- Hemangioblastoma
- Skeletal muscle tumors
- Rhabdomyosarcoma
- Uncertain differentiation
- Intracranial mesenchymal tumor, FET-CREB fusion-positive
- CIC-rearranged sarcoma
- Primary intracranial sarcoma, DICER1-mutant
- Ewing sarcoma
- Chondro-osseous tumors
- Chondrogenic tumors
- Mesenchymal chondrosarcoma
- Chondrosarcoma
- Notochordal tumors
- Chordoma (including poorly differentiated chordoma)
Definition
- Benign and malignant mesenchymal tumours originating in the CNS, with terminology and histological features corresponding to their soft tissue and bone counterparts.
Numbers
- Benign
- Various forms of lipoma account for only 0.4% of all intracranial tumours,
- The other benign mesenchymal tumours are even rarer.
- Malignant
- Sarcomas accounted for < 0.1-0.2% of the intracranial tumours
- The most common tumour types include fibrosarcoma and undifferentiated pleomorphic sarcoma / malignant fibrous histiocytoma (MFH)
- Can occur at any age.
- Children: Rhabdomyosarcoma
- Adult:
- Undifferentiated pleomorphic sarcoma / MFH
- Chondrosarcoma usually manifest in adults.
- No obvious sex predilection.
Localization
- Tumours arising in meninges are more common than those originating within CNS parenchyma or in choroid plexus.
- Cranial
- Supratentorial
- Most mesenchymal tumours are supratentorial
- Chondrosarcomas involving the CNS arise most often in the skull base
- Midline: (ant. corpus callosum, quadrigeminal plate, suprasellar & hypothalamic regions, and auditory canal)
- Benign mesenchymal lesions,
- Intracranial lipomas
- Osteolipomas have predilection for the suprasellar/interpeduncular regions
- Intraventricular and tuber cinereum lipomas are rare
- Infratentorial
- Rhabdomyosarcomas are more often infratentorial
- Spinal cord
- Conus medullaris-filum terminale
- Thoracic level.
- Epidural space
- Most spinal lipomas (in particular angiolipomas)
Origin
- Normally are derived from the neuroectoderm craniospinal meninges, vasculature, and surrounding osseous structures
- Either develop
- Directly: mesenchymal structures (e.g. bone, cartilage, and muscle)

▶ Data:

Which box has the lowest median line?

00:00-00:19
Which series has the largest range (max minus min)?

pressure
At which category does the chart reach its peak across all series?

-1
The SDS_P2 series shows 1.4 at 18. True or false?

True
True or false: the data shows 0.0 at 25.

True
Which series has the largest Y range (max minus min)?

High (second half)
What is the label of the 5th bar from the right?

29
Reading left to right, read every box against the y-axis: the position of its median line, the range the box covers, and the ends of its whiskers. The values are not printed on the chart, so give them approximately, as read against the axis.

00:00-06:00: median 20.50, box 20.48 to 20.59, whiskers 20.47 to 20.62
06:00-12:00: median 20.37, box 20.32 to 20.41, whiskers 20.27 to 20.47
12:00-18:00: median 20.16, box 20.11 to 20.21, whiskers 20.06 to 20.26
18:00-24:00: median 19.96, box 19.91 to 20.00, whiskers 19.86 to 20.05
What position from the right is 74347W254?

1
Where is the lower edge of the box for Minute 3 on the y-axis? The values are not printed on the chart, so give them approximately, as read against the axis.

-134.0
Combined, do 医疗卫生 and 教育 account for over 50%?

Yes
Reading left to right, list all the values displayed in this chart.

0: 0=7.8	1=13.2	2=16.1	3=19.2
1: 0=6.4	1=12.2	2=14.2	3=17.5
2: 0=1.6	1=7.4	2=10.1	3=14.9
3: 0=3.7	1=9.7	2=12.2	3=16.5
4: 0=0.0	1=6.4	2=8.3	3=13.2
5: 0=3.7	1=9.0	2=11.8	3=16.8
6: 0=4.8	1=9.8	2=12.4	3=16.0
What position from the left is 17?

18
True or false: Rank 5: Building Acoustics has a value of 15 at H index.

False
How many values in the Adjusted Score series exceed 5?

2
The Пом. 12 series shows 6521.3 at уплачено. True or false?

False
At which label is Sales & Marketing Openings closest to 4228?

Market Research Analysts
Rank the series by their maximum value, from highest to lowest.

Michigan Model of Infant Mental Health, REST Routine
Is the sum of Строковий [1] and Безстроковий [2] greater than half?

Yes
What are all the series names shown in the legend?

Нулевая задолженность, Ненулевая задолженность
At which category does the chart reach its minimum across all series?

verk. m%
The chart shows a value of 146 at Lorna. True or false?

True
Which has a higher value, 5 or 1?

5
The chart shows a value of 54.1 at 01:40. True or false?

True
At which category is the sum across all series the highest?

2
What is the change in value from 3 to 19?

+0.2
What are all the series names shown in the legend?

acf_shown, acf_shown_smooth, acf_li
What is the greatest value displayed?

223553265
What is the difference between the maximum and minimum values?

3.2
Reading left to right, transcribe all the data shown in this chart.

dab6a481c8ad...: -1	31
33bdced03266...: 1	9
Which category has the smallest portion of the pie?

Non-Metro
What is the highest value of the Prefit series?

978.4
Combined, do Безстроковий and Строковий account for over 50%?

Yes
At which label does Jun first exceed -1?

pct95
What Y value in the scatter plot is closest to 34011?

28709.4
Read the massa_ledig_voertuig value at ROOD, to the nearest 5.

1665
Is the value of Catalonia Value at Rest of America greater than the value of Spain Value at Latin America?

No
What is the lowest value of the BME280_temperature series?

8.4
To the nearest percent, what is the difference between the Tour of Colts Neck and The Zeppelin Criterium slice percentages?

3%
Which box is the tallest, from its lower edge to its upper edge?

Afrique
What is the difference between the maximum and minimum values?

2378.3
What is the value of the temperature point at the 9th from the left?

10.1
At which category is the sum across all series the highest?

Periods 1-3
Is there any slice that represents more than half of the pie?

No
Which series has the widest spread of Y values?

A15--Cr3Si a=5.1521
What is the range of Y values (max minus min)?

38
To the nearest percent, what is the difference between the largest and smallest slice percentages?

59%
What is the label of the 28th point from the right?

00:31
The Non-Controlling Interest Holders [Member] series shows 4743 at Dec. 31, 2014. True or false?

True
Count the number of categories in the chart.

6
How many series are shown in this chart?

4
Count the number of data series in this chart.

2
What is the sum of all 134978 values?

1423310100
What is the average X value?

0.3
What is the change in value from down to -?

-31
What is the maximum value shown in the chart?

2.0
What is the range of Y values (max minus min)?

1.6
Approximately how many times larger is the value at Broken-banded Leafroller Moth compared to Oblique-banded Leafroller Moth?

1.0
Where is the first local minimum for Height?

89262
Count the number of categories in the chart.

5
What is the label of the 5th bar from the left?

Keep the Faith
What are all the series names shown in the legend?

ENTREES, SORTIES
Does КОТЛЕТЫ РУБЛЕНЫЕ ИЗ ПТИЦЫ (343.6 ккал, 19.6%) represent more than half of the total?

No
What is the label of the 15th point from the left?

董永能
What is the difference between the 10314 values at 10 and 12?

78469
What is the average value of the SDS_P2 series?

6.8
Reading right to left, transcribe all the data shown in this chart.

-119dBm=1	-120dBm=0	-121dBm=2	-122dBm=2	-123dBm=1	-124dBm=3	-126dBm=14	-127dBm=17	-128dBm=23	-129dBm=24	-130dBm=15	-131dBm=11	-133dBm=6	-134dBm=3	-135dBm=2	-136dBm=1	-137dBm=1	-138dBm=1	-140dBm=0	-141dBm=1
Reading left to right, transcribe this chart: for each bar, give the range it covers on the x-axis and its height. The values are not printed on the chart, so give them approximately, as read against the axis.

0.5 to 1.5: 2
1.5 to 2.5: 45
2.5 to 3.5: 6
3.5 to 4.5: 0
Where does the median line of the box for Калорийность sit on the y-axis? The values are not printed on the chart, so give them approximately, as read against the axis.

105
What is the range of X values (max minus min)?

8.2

▶ Check your understanding:
1: According to the mesenchymal tumor outline, what percentage of all intracranial tumors do the various forms of lipoma account for?
2: Return the part of the mesenchymal tumor outline that opens with the words containing "- Children: Rhabdomyosarcoma" and closes with "and auditory canal)".
The material was drawn from a separate source.

▶ Responses to the tasks:
1: Only 0.4%.

2:
- Children: Rhabdomyosarcoma
- Adult:
- Undifferentiated pleomorphic sarcoma / MFH
- Chondrosarcoma usually manifest in adults.
- No obvious sex predilection.
Localization
- Tumours arising in meninges are more common than those originating within CNS parenchyma or in choroid plexus.
- Cranial
- Supratentorial
- Most mesenchymal tumours are supratentorial
- Chondrosarcomas involving the CNS arise most often in the skull base
- Midline: (ant. corpus callosum, quadrigeminal plate, suprasellar & hypothalamic regions, and auditory canal)